AVAILABLE RECORDS:
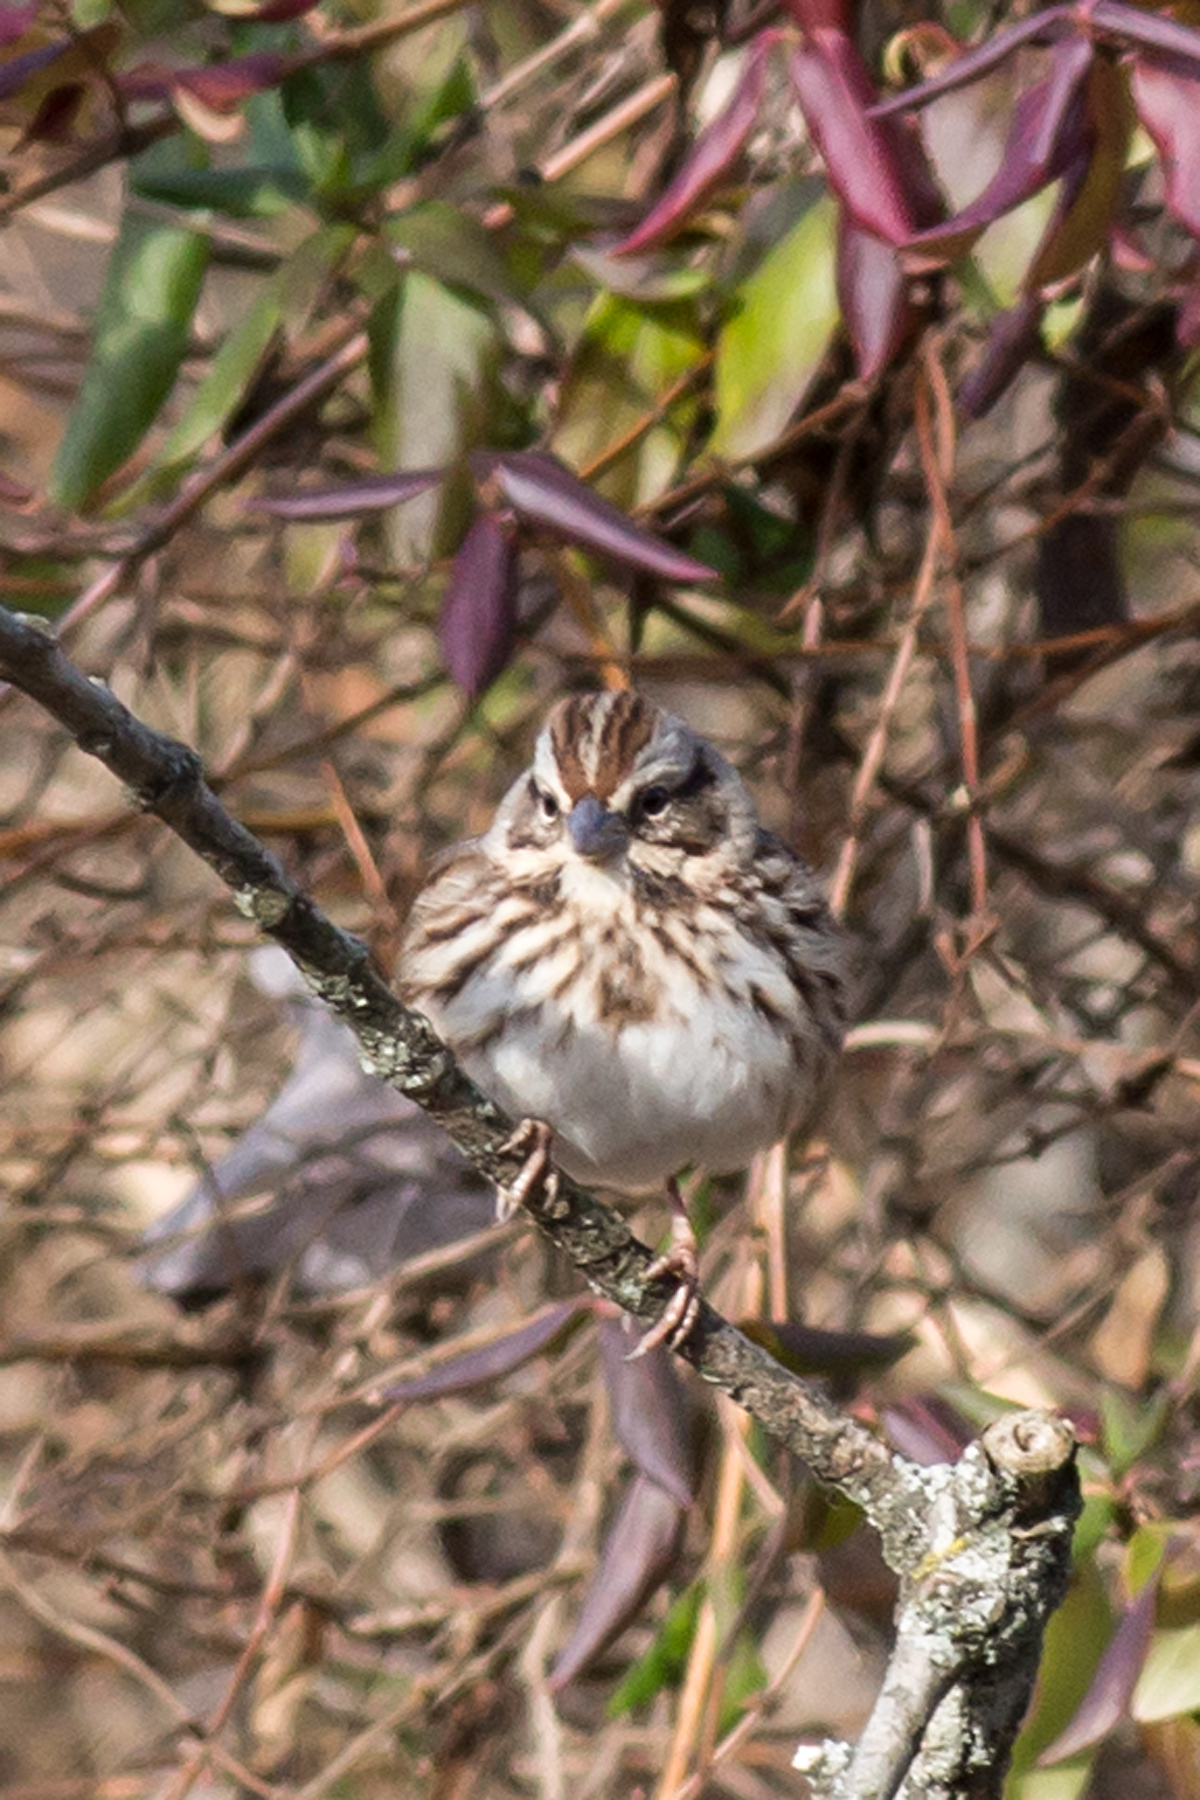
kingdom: Animalia
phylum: Chordata
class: Aves
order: Passeriformes
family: Passerellidae
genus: Melospiza
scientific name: Melospiza melodia
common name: Song sparrow
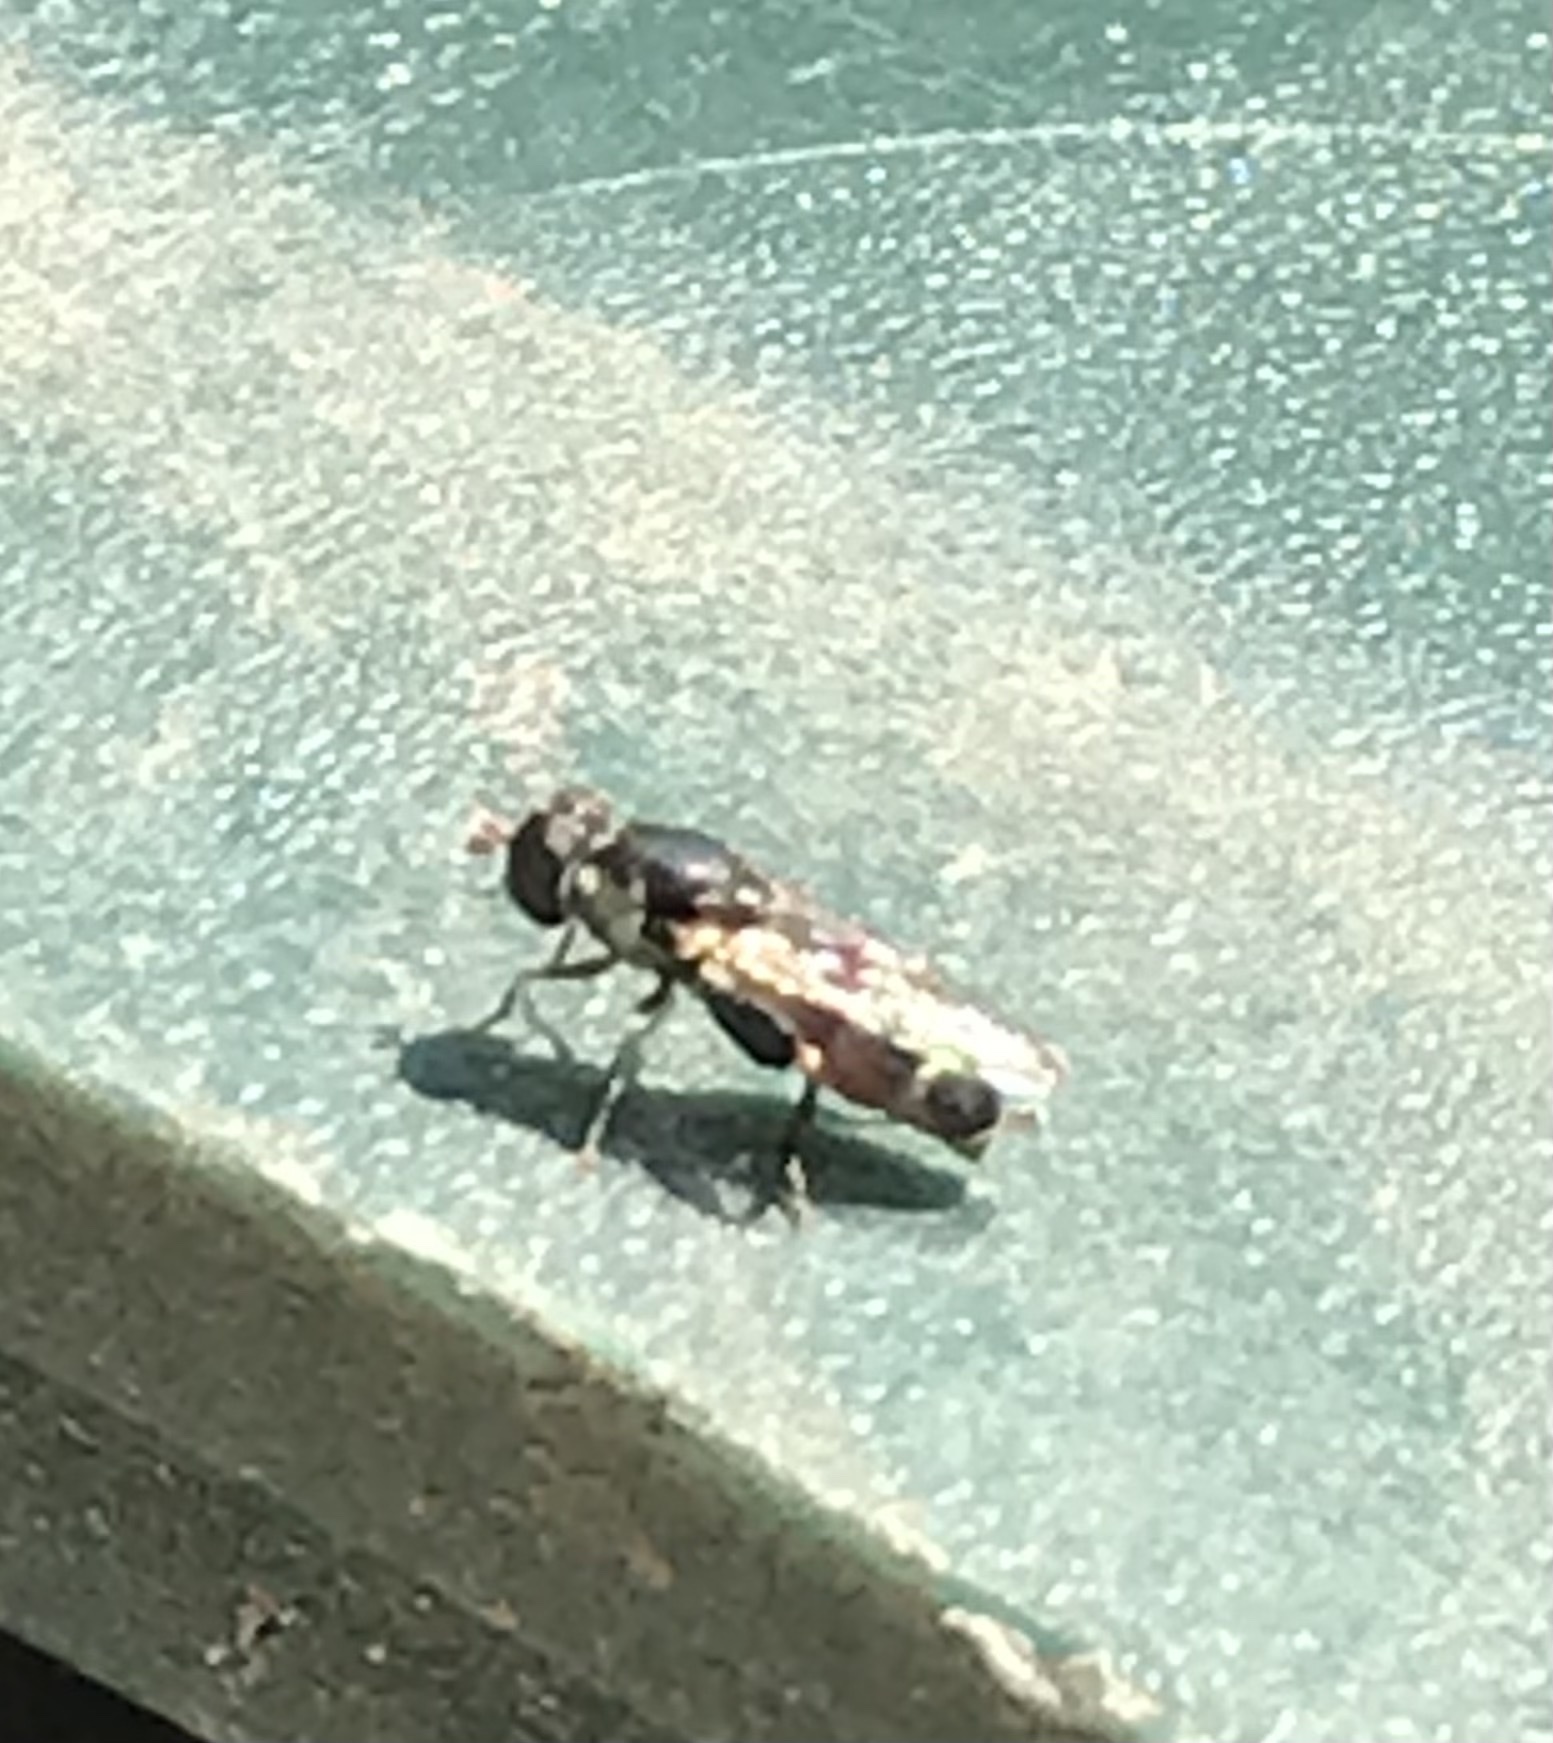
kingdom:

SHORT PROBLEM: Convert the text lines of all the records above into a Markdown table with the columns "Row" and "Line". Number each line, skip any blank lines, and leave the pictures out.

EXERCISE ANSWER:
| Row | Line |
|---|---|
| 1 | kingdom: Animalia |
| 2 | phylum: Chordata |
| 3 | class: Aves |
| 4 | order: Passeriformes |
| 5 | family: Passerellidae |
| 6 | genus: Melospiza |
| 7 | scientific name: Melospiza melodia |
| 8 | common name: Song sparrow |
| 9 | kingdom: |